Un pequeño adelanto:
Ahora, estaban a años luz de ella. Inalcanzables. Quizás Viola efectivamente estaba creciendo, como decían las tías, pero a ella no le parecía así: era mucho más bajita que sus compañeras y tenía el cuerpo poco femenino, tan plano como una plancha.
Y luego pasó el incidente, su ruina definitiva. En septiembre, después del regreso a clases, Cecilia Romilly la sorprendió escribiendo en su diario; se lo arrancó de las manos, sacudiéndolo delante de todos. Mientras Viola buscaba desesperadamente la manera de recuperarlo, provocaba las risas histéricas de todo el salón.
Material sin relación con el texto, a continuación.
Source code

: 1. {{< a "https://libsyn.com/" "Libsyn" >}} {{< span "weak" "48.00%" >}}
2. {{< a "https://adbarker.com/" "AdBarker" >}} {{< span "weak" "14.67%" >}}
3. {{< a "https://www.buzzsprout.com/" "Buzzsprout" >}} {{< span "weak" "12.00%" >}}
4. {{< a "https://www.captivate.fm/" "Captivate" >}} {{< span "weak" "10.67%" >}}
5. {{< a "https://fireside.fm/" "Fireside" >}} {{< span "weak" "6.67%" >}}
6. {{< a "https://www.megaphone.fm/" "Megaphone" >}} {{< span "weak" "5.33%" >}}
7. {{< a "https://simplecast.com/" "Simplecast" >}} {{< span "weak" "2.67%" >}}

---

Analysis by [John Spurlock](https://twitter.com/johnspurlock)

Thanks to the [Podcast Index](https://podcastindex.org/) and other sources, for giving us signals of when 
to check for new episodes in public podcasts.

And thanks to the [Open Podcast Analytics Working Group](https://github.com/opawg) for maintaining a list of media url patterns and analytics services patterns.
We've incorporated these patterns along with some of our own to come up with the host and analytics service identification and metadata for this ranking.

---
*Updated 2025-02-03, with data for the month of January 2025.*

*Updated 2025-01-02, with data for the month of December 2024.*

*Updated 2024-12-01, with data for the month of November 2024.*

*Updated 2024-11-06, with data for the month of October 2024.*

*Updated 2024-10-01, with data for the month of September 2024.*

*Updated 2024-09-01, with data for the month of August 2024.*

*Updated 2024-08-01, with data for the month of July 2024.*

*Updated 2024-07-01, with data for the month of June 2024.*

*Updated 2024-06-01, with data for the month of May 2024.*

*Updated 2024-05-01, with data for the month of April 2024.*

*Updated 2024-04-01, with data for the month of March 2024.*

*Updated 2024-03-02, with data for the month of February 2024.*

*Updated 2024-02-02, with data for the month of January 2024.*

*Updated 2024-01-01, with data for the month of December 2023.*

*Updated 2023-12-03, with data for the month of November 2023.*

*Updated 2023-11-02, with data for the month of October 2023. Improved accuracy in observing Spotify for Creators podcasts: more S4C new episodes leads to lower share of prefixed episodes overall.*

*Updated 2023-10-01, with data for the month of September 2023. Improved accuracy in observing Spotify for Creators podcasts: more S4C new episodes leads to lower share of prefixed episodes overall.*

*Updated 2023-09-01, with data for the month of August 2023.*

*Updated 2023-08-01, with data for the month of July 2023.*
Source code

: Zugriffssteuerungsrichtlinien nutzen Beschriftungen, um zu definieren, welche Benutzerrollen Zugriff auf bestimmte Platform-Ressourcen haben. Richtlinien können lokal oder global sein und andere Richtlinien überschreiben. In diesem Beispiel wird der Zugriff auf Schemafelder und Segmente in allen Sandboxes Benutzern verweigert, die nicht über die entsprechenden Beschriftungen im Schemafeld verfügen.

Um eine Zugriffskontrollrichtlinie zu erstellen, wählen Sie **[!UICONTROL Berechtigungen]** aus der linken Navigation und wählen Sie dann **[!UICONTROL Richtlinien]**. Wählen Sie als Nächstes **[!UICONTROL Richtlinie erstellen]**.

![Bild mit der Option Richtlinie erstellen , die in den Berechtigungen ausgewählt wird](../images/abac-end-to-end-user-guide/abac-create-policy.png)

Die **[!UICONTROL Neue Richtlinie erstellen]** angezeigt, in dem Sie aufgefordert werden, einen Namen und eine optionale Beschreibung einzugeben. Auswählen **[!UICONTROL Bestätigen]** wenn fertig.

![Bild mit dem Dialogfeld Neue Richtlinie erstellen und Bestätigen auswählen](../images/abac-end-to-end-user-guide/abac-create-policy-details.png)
Cecilia subió a un escritorio y empezó a declamar algunos pasajes.
Viola la miró como paralizada. Sus sueños, sus estúpidas ideas, de niña, exhibidas frente a todos.
Y al final, la gota que derramó el vaso.
—Miren nada más: ¡Viola de grande quiere ser una escritora famosa, como su tía —gritó Cecilia—. Vaya, ¡que modesta!
Desde aquel día Viola dejó de tener un diario y también dejó de escribir. El daño estaba hecho: poco a poco se volvió menos popular que la sopa de col de la cafetería escolar.
Soplaba un viento gélido y el uniforme de la escuela, camisa, falda y calcetines, resultó demasiado ligero. Viola regresó temblando.